В середине июля старший сын Женя, вернувшийся, как казалось Пастернаку, из самого пекла, вместе с матерью был у отца на даче. Он рассказал о первом военном эпизоде, которому был свидетелем: немецкий летчик добровольно сдался в плен, увидев огромную толпу мирных жителей, вышедших к верховьям Днепра рыть окопы. Что уж там делалось в душе этого впечатлительного летчика — один Бог ведает: это попытался реконструировать Андрей Платонов в рассказе, написанном с Жениных слов. 6 августа Евгения Владимировна с сыном эвакуировались в Ташкент. Попрощаться с Пастернаком они не успели — собираться надо было стремительно, а он в тот день как раз не выезжал из Переделкина.
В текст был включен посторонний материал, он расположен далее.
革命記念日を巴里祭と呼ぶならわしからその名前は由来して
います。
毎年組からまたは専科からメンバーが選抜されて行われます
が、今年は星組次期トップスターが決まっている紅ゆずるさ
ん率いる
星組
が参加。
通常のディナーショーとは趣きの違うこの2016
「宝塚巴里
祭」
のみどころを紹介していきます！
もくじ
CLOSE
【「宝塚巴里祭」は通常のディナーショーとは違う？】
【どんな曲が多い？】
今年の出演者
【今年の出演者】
Огородничеством, сочинением стихов и статей жизнь Пастернака в это время не исчерпывается. Он — о чем с гордостью рассказывает в «Бобыле» — проходил военное обучение: ежедневное, с четырех до восьми часов пополудни, в тире и на полигоне за Пресненской Заставой; стрелял лучше всех в роте — «Он еще не старик и укор молодежи, а его дробовик лет на двадцать моложе». Из-за этого ежедневного обучения он не успел проститься с Адиком, эвакуированным вместе со всем туберкулезным санаторием в Уфу. Провожать его приходил отец — Нейгауз; поезд перед отправкой из Москвы два дня стоял на подъездных путях. Утро у Пастернака было занято переделкинскими трудами — он переводил патриотическую лирику народов СССР, писал статьи (которые отклонялись из-за их сурового и трезвого тона, чуждого шапкозакидательской трескотне), урывками записывал собственные стихи, потом мчался в Москву и улаживал издательские дела, выбивал гонорары, просил об авансах — надо было посылать деньги жене, 28 августа переехавшей со всеми писательскими детьми из Берсута в Чистополь. День его был забит до отказа — он подымался на рассвете, до полудня работал, до четырех развозил написанное по редакциям, до девяти стрелял, питался единственный раз в сутки — ночью, впотьмах, вернувшись в Переделкино. Эта жизнь ему нравилась —
«Я не жалуюсь на свое существованье, потому что люблю трудную судьбу и не выношу безделья»,— но тут же он добавляет: «Я не жалуюсь, говорю я, но я форменным образом разрываюсь между 2-мя пустыми квартирами и дачей, заботами о вас, дежурством по дому, заработком, военным обученьем».